VILNIUS, Lithuania, Aug. 26, 2015 /PRNewswire/ — A Rabbinic Delegation visited yesterday Vilnius and met the authorities to plea with them to cancel plans to construct a Congress Hall on Snipiskes Jewish cemetery.
The Snipiskes cemetery – interring Vilnius’ most famous Jewish leaders – was desecrated by a series of regimes, including the Nazis and Soviets. The latter built a now-abandoned Sports Palace on top of cemetery land. Desecration continued under Lithuania’s democratic government, with two apartment buildings constructed on cemetery grounds during the last decade, disturbing and shattering human remains.
Recently, the government announced plans to redevelop the abandoned Sports Palace into a Congress Hall. Leading Rabbis who maintain the Lithuanian tradition of Talmud study publicly decried the plan, protesting “any use of this sacred site other than for prayer and solemn reflection.”
The rabbinic delegation – with members from the US, Europe and Israel – met Lithuania’s First Deputy Chancellor Mr. Rimantas Vaitkus – who welcomed the group on behalf of Prime Minister Mr. Algirdas Butkevičius while he was abroad – and the Mayor of Vilnius, Mr. Remigijus Šimašius, to personally express the international Jewish Community’s opposition to the plan.
The group included leaders of the most famous Jewish institutions carrying on the glorious Lithuanian-Jewish tradition, such as Rabbi Malkiel Kotler, dean of Beth Medrash Govoha, a 6,500 student Yeshiva in Lakewood, NJ, and Rabbi Osher Kalmanowitz, dean of the Mir Yeshiva in Brooklyn. They were joined by the veteran European Rabbi and Halachic author Rabbi Avraham Yaffe Schlesinger, Chief Rabbi of the Orthodox Jewish community Machsike Hadass in Geneva; Rabbi David Niederman, representing the CRC of the USA and Canada, an umbrella group of hundreds of Jewish congregations with a membership of over 100,000; Dr. David Michael Schaps, of the Conference of Academicians for the Preservation of Jewish Cemeteries; and Rabbi Chizki Kalmanowitz, expert of Asra Kadisha.

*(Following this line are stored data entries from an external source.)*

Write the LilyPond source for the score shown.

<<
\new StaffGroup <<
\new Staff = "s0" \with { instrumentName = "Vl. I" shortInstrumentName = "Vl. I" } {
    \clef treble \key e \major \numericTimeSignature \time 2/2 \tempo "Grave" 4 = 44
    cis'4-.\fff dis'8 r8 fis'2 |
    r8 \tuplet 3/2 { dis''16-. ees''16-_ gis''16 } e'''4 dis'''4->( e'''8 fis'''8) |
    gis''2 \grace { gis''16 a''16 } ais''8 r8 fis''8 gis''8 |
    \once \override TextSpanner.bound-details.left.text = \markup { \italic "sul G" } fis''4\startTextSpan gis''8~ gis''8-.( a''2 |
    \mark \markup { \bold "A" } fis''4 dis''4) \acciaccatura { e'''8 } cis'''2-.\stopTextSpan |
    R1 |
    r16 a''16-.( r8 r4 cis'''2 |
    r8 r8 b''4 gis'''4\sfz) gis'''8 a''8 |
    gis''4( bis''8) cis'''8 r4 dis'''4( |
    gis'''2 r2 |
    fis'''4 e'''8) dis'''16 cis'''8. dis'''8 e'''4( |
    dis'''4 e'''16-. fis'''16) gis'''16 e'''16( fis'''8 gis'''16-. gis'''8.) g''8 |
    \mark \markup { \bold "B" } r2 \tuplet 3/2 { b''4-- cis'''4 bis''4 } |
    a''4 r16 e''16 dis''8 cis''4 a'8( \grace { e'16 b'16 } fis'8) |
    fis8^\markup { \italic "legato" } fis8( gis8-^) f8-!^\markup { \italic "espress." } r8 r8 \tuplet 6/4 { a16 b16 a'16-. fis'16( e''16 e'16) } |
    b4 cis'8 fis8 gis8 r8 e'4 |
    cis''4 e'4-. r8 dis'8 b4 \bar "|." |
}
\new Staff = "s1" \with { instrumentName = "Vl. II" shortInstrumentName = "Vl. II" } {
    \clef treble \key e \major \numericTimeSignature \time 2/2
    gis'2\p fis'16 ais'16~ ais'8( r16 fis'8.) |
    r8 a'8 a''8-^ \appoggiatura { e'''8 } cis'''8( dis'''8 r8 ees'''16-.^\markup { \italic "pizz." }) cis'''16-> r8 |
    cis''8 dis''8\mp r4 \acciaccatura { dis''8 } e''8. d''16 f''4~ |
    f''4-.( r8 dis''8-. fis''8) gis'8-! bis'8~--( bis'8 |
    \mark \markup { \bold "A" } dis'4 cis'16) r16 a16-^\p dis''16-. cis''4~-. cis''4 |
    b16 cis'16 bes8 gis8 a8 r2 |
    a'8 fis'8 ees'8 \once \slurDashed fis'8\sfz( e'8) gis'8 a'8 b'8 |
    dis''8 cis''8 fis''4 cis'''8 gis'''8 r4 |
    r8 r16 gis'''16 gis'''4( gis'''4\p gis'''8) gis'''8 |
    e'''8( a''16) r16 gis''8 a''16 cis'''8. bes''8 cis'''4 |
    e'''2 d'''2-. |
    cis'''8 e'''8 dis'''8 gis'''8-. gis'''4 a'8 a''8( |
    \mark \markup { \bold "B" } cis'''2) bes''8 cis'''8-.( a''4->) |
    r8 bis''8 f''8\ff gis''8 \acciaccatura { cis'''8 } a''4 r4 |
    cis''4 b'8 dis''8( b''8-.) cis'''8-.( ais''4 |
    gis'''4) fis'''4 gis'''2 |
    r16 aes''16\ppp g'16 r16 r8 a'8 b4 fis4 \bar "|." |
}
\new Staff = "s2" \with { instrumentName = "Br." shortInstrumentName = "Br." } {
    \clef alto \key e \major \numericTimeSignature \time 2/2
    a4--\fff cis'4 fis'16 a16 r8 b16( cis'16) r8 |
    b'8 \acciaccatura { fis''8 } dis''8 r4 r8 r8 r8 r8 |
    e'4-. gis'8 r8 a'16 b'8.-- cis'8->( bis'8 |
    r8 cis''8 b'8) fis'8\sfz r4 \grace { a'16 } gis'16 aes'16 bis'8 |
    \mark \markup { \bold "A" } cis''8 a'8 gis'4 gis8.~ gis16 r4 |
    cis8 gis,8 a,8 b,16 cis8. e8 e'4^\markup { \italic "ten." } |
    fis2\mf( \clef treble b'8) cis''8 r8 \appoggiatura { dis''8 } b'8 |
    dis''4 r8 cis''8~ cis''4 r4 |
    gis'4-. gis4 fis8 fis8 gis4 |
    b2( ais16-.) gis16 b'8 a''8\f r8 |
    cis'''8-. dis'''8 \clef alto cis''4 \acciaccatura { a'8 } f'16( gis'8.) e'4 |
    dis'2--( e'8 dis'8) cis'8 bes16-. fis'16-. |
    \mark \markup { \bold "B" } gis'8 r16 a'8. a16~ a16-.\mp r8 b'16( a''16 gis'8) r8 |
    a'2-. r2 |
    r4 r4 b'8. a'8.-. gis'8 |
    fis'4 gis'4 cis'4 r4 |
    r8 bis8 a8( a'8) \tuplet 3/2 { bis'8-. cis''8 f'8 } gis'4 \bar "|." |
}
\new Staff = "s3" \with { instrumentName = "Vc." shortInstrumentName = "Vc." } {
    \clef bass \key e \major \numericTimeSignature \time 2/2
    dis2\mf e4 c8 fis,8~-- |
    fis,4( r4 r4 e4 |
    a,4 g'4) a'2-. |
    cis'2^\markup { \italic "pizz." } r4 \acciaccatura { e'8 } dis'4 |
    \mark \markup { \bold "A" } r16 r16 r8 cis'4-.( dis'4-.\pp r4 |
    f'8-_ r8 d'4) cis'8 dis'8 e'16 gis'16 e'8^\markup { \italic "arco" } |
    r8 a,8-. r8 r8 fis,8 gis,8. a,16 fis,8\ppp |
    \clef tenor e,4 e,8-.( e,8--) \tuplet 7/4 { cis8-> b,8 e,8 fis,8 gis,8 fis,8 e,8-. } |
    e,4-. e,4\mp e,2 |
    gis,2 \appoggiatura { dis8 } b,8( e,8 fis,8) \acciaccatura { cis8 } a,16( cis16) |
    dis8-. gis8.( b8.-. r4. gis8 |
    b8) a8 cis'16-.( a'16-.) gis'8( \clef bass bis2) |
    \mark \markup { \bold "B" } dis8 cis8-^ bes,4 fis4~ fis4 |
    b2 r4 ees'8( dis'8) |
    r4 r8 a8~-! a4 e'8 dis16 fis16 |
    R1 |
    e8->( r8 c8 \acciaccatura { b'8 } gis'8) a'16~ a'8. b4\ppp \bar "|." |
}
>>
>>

“We had a thorough discussion with the Deputy Chancellor and Mayor and other officials, and we appreciate the time they gave to hear the outcry from the rabbinical leaders and worldwide Jewry, and their promise to review our request and respond to us. We were encouraged to hear that the plans aren’t final yet. We hope and pray that our plea to fully preserve the cemetery and cancel the current plans will be granted,” said Rabbi Niederman.